* Brief *
The data below is to be output in full, unchanged.

* Dataset *
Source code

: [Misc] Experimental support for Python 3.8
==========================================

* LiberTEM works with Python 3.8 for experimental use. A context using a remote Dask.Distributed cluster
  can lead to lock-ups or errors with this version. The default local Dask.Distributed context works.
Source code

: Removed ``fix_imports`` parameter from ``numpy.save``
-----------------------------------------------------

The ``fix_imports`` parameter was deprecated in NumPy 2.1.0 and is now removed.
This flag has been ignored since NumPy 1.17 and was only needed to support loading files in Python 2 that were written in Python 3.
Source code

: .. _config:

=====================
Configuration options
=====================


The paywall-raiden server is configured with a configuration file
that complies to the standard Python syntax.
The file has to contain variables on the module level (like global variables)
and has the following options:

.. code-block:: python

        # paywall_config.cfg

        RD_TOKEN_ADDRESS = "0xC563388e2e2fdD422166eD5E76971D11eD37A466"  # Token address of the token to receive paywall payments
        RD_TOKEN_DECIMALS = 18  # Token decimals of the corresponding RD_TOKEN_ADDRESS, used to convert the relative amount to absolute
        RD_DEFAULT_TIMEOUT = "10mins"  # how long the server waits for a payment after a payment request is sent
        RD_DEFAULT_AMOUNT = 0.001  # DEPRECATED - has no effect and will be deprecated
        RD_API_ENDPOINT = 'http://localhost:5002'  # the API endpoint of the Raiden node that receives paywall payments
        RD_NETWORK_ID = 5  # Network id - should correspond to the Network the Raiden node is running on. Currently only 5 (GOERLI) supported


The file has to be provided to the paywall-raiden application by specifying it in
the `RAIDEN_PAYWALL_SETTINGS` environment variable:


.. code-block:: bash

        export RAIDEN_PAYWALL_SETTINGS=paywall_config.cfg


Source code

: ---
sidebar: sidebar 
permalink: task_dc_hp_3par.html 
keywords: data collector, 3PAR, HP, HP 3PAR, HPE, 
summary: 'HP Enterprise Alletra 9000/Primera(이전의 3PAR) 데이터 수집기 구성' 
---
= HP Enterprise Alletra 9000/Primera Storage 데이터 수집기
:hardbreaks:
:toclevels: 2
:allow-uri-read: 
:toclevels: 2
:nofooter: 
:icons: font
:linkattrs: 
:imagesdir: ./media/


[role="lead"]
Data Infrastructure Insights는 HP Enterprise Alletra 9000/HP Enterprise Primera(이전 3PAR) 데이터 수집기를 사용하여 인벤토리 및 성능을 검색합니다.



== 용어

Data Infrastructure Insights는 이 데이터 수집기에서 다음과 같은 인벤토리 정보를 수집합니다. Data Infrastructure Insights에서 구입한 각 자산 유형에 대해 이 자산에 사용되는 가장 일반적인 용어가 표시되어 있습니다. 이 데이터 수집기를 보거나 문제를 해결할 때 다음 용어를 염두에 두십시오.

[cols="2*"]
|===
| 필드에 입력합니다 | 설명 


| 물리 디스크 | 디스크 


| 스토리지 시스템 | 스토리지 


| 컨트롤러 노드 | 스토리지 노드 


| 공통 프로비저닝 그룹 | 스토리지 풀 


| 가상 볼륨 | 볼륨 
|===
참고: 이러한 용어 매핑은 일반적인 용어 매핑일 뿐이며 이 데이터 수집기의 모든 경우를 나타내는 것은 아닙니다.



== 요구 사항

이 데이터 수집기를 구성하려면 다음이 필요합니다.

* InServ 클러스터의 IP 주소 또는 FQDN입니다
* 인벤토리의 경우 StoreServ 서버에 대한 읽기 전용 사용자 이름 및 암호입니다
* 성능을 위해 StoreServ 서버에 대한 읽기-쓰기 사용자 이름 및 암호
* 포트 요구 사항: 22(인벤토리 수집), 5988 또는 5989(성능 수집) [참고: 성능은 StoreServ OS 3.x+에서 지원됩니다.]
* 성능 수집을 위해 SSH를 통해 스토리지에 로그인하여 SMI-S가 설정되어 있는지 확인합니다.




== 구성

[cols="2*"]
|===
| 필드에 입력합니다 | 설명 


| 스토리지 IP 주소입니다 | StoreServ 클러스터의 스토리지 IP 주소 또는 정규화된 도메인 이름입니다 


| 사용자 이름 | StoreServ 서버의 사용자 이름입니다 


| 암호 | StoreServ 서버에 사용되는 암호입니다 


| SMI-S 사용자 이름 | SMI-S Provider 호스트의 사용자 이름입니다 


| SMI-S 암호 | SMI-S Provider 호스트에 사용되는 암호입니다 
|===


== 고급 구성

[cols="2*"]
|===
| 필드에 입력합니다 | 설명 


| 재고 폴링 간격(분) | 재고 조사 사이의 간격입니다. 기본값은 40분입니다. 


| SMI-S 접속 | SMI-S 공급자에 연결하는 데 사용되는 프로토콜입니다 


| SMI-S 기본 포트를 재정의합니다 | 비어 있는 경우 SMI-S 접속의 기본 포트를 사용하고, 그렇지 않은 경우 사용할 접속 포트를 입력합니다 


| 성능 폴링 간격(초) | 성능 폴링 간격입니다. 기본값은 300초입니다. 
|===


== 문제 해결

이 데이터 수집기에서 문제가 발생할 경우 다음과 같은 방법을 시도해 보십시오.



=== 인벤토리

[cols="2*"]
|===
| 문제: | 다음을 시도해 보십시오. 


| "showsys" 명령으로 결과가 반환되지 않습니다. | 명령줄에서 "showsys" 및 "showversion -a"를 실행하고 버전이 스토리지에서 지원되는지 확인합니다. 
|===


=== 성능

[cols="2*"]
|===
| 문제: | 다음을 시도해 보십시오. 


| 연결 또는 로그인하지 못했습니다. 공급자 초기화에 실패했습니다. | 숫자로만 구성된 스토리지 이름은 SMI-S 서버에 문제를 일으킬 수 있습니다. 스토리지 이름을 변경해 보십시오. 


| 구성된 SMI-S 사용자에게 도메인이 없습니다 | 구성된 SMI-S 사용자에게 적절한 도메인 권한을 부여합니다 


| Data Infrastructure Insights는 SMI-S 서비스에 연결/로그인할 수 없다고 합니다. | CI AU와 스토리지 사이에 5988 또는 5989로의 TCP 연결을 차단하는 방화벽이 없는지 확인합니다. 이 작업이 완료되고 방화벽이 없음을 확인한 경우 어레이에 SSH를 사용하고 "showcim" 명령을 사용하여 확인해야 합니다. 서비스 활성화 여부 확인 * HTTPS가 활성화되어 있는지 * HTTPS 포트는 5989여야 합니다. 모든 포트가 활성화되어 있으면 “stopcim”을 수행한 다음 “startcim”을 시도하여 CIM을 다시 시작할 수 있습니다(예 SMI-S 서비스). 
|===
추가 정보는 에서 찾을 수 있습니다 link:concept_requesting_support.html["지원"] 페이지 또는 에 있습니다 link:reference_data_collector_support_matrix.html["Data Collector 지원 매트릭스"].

* Written reply *
Source code

: [Misc] Experimental support for Python 3.8
==========================================

* LiberTEM works with Python 3.8 for experimental use. A context using a remote Dask.Distributed cluster
  can lead to lock-ups or errors with this version. The default local Dask.Distributed context works.
Source code

: Removed ``fix_imports`` parameter from ``numpy.save``
-----------------------------------------------------

The ``fix_imports`` parameter was deprecated in NumPy 2.1.0 and is now removed.
This flag has been ignored since NumPy 1.17 and was only needed to support loading files in Python 2 that were written in Python 3.
Source code

: .. _config:

=====================
Configuration options
=====================


The paywall-raiden server is configured with a configuration file
that complies to the standard Python syntax.
The file has to contain variables on the module level (like global variables)
and has the following options:

.. code-block:: python

        # paywall_config.cfg

        RD_TOKEN_ADDRESS = "0xC563388e2e2fdD422166eD5E76971D11eD37A466"  # Token address of the token to receive paywall payments
        RD_TOKEN_DECIMALS = 18  # Token decimals of the corresponding RD_TOKEN_ADDRESS, used to convert the relative amount to absolute
        RD_DEFAULT_TIMEOUT = "10mins"  # how long the server waits for a payment after a payment request is sent
        RD_DEFAULT_AMOUNT = 0.001  # DEPRECATED - has no effect and will be deprecated
        RD_API_ENDPOINT = 'http://localhost:5002'  # the API endpoint of the Raiden node that receives paywall payments
        RD_NETWORK_ID = 5  # Network id - should correspond to the Network the Raiden node is running on. Currently only 5 (GOERLI) supported


The file has to be provided to the paywall-raiden application by specifying it in
the `RAIDEN_PAYWALL_SETTINGS` environment variable:


.. code-block:: bash

        export RAIDEN_PAYWALL_SETTINGS=paywall_config.cfg


Source code

: ---
sidebar: sidebar 
permalink: task_dc_hp_3par.html 
keywords: data collector, 3PAR, HP, HP 3PAR, HPE, 
summary: 'HP Enterprise Alletra 9000/Primera(이전의 3PAR) 데이터 수집기 구성' 
---
= HP Enterprise Alletra 9000/Primera Storage 데이터 수집기
:hardbreaks:
:toclevels: 2
:allow-uri-read: 
:toclevels: 2
:nofooter: 
:icons: font
:linkattrs: 
:imagesdir: ./media/


[role="lead"]
Data Infrastructure Insights는 HP Enterprise Alletra 9000/HP Enterprise Primera(이전 3PAR) 데이터 수집기를 사용하여 인벤토리 및 성능을 검색합니다.



== 용어

Data Infrastructure Insights는 이 데이터 수집기에서 다음과 같은 인벤토리 정보를 수집합니다. Data Infrastructure Insights에서 구입한 각 자산 유형에 대해 이 자산에 사용되는 가장 일반적인 용어가 표시되어 있습니다. 이 데이터 수집기를 보거나 문제를 해결할 때 다음 용어를 염두에 두십시오.

[cols="2*"]
|===
| 필드에 입력합니다 | 설명 


| 물리 디스크 | 디스크 


| 스토리지 시스템 | 스토리지 


| 컨트롤러 노드 | 스토리지 노드 


| 공통 프로비저닝 그룹 | 스토리지 풀 


| 가상 볼륨 | 볼륨 
|===
참고: 이러한 용어 매핑은 일반적인 용어 매핑일 뿐이며 이 데이터 수집기의 모든 경우를 나타내는 것은 아닙니다.



== 요구 사항

이 데이터 수집기를 구성하려면 다음이 필요합니다.

* InServ 클러스터의 IP 주소 또는 FQDN입니다
* 인벤토리의 경우 StoreServ 서버에 대한 읽기 전용 사용자 이름 및 암호입니다
* 성능을 위해 StoreServ 서버에 대한 읽기-쓰기 사용자 이름 및 암호
* 포트 요구 사항: 22(인벤토리 수집), 5988 또는 5989(성능 수집) [참고: 성능은 StoreServ OS 3.x+에서 지원됩니다.]
* 성능 수집을 위해 SSH를 통해 스토리지에 로그인하여 SMI-S가 설정되어 있는지 확인합니다.




== 구성

[cols="2*"]
|===
| 필드에 입력합니다 | 설명 


| 스토리지 IP 주소입니다 | StoreServ 클러스터의 스토리지 IP 주소 또는 정규화된 도메인 이름입니다 


| 사용자 이름 | StoreServ 서버의 사용자 이름입니다 


| 암호 | StoreServ 서버에 사용되는 암호입니다 


| SMI-S 사용자 이름 | SMI-S Provider 호스트의 사용자 이름입니다 


| SMI-S 암호 | SMI-S Provider 호스트에 사용되는 암호입니다 
|===


== 고급 구성

[cols="2*"]
|===
| 필드에 입력합니다 | 설명 


| 재고 폴링 간격(분) | 재고 조사 사이의 간격입니다. 기본값은 40분입니다. 


| SMI-S 접속 | SMI-S 공급자에 연결하는 데 사용되는 프로토콜입니다 


| SMI-S 기본 포트를 재정의합니다 | 비어 있는 경우 SMI-S 접속의 기본 포트를 사용하고, 그렇지 않은 경우 사용할 접속 포트를 입력합니다 


| 성능 폴링 간격(초) | 성능 폴링 간격입니다. 기본값은 300초입니다. 
|===


== 문제 해결

이 데이터 수집기에서 문제가 발생할 경우 다음과 같은 방법을 시도해 보십시오.



=== 인벤토리

[cols="2*"]
|===
| 문제: | 다음을 시도해 보십시오. 


| "showsys" 명령으로 결과가 반환되지 않습니다. | 명령줄에서 "showsys" 및 "showversion -a"를 실행하고 버전이 스토리지에서 지원되는지 확인합니다. 
|===


=== 성능

[cols="2*"]
|===
| 문제: | 다음을 시도해 보십시오. 


| 연결 또는 로그인하지 못했습니다. 공급자 초기화에 실패했습니다. | 숫자로만 구성된 스토리지 이름은 SMI-S 서버에 문제를 일으킬 수 있습니다. 스토리지 이름을 변경해 보십시오. 


| 구성된 SMI-S 사용자에게 도메인이 없습니다 | 구성된 SMI-S 사용자에게 적절한 도메인 권한을 부여합니다 


| Data Infrastructure Insights는 SMI-S 서비스에 연결/로그인할 수 없다고 합니다. | CI AU와 스토리지 사이에 5988 또는 5989로의 TCP 연결을 차단하는 방화벽이 없는지 확인합니다. 이 작업이 완료되고 방화벽이 없음을 확인한 경우 어레이에 SSH를 사용하고 "showcim" 명령을 사용하여 확인해야 합니다. 서비스 활성화 여부 확인 * HTTPS가 활성화되어 있는지 * HTTPS 포트는 5989여야 합니다. 모든 포트가 활성화되어 있으면 “stopcim”을 수행한 다음 “startcim”을 시도하여 CIM을 다시 시작할 수 있습니다(예 SMI-S 서비스). 
|===
추가 정보는 에서 찾을 수 있습니다 link:concept_requesting_support.html["지원"] 페이지 또는 에 있습니다 link:reference_data_collector_support_matrix.html["Data Collector 지원 매트릭스"].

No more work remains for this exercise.